A high-speed stream of solar winds — charged particles and magnetic fields coming from the sun — is likely to hit Earth later on Monday, July 12. This can cause interference with mobile, satellite television and GPS signals. Powerful solar winds can affect the functioning of satellites in orbit as well. According to Spaceweather.com, a website that makes space forecasts, the solar winds are approaching Earth with a speed of 1.8 million kilometres per hour. However, they are not powerful enough to cause a full-fledged geomagnetic storm, thanks to the Earth’s protective magnetic shield. When solar radiation hits our planet, Earth’s magnetic shield comes to the rescue. According to NASA, our magnetic field deflects the solar winds most of the time, but sometimes they can leak through near the poles causing auroras.

Auroras are colourful lights in the sky that can be seen in polar regions. The approaching stream of solar radiation was emitted from a hole in the sun’s atmosphere near the star’s equator. When solar winds hit our magnetic field, our outer atmosphere can heat up really fast, which can affect our satellites. As a result, GPS navigation, satellite televisions and mobile phone signals can face issues. Powerful solar winds can cause geomagnetic storms, a disturbance in the Earth’s magnetosphere.

Such a disturbance can cause electric power disruptions by pushing electric currents really high in power grids. Moreover, the heated atmosphere as a result of these solar winds can expand, which can increase atmospheric drag for satellites in orbit causing damage to their hardware.

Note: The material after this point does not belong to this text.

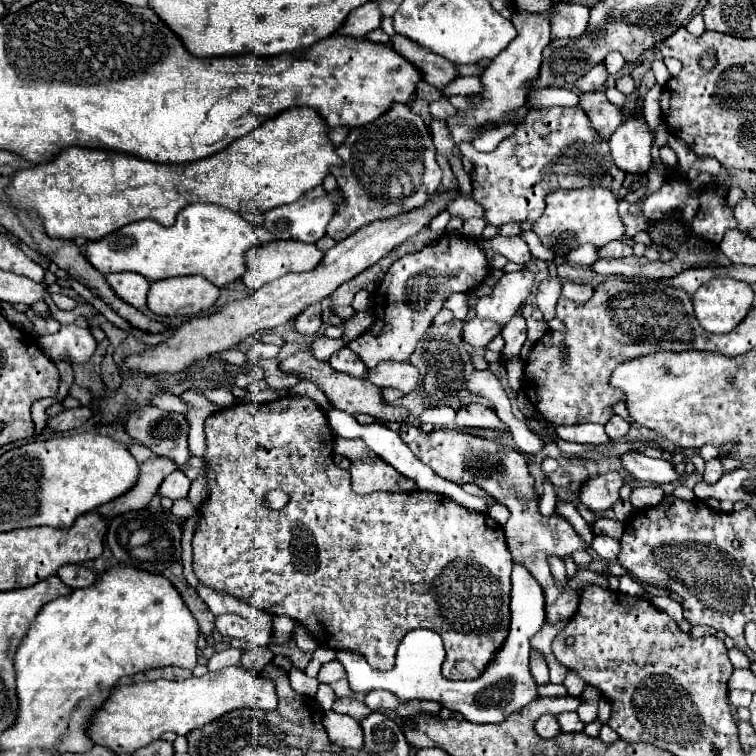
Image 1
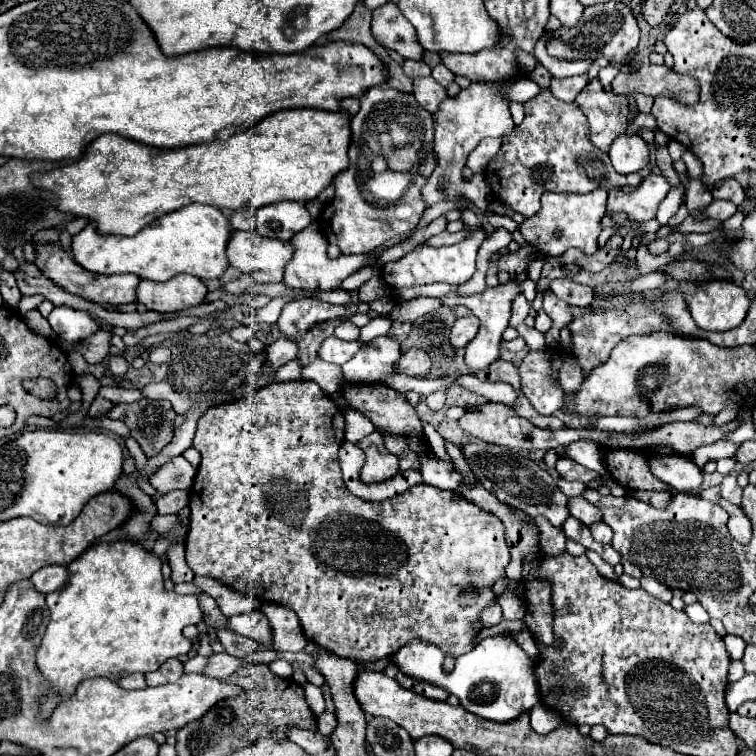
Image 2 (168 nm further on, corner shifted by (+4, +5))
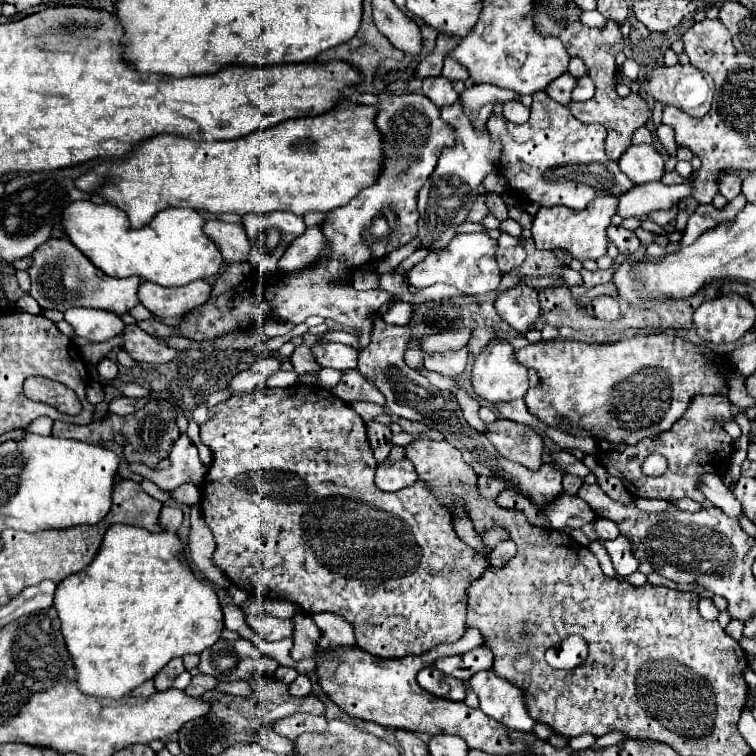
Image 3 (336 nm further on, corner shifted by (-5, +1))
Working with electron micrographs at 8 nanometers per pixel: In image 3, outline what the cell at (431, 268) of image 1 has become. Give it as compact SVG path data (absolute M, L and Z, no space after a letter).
M481 229L481 233L459 233L443 251L431 253L421 263L417 263L407 273L407 281L417 289L423 289L435 283L447 283L457 287L465 295L495 291L501 283L501 271L495 261L495 247L497 247L497 241L491 239L485 229Z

The largest geomagnetic storm humans have recorded was the Carrington Event that was observed on September 1 - 2, 1855. The storm was caused as a result of a coronal mass ejection — plasma and magnetic field released by the sun — hit the Earth’s atmosphere. The natural event caused huge damage to telegraph systems. The storm also produced strong auroral displays in the sky. The speed of the solar stream was about 8.5 million kilometres per hour. If a solar storm as strong as that were to come today, it would cause massive blackouts, widespread electrical system disruptions and extended outages.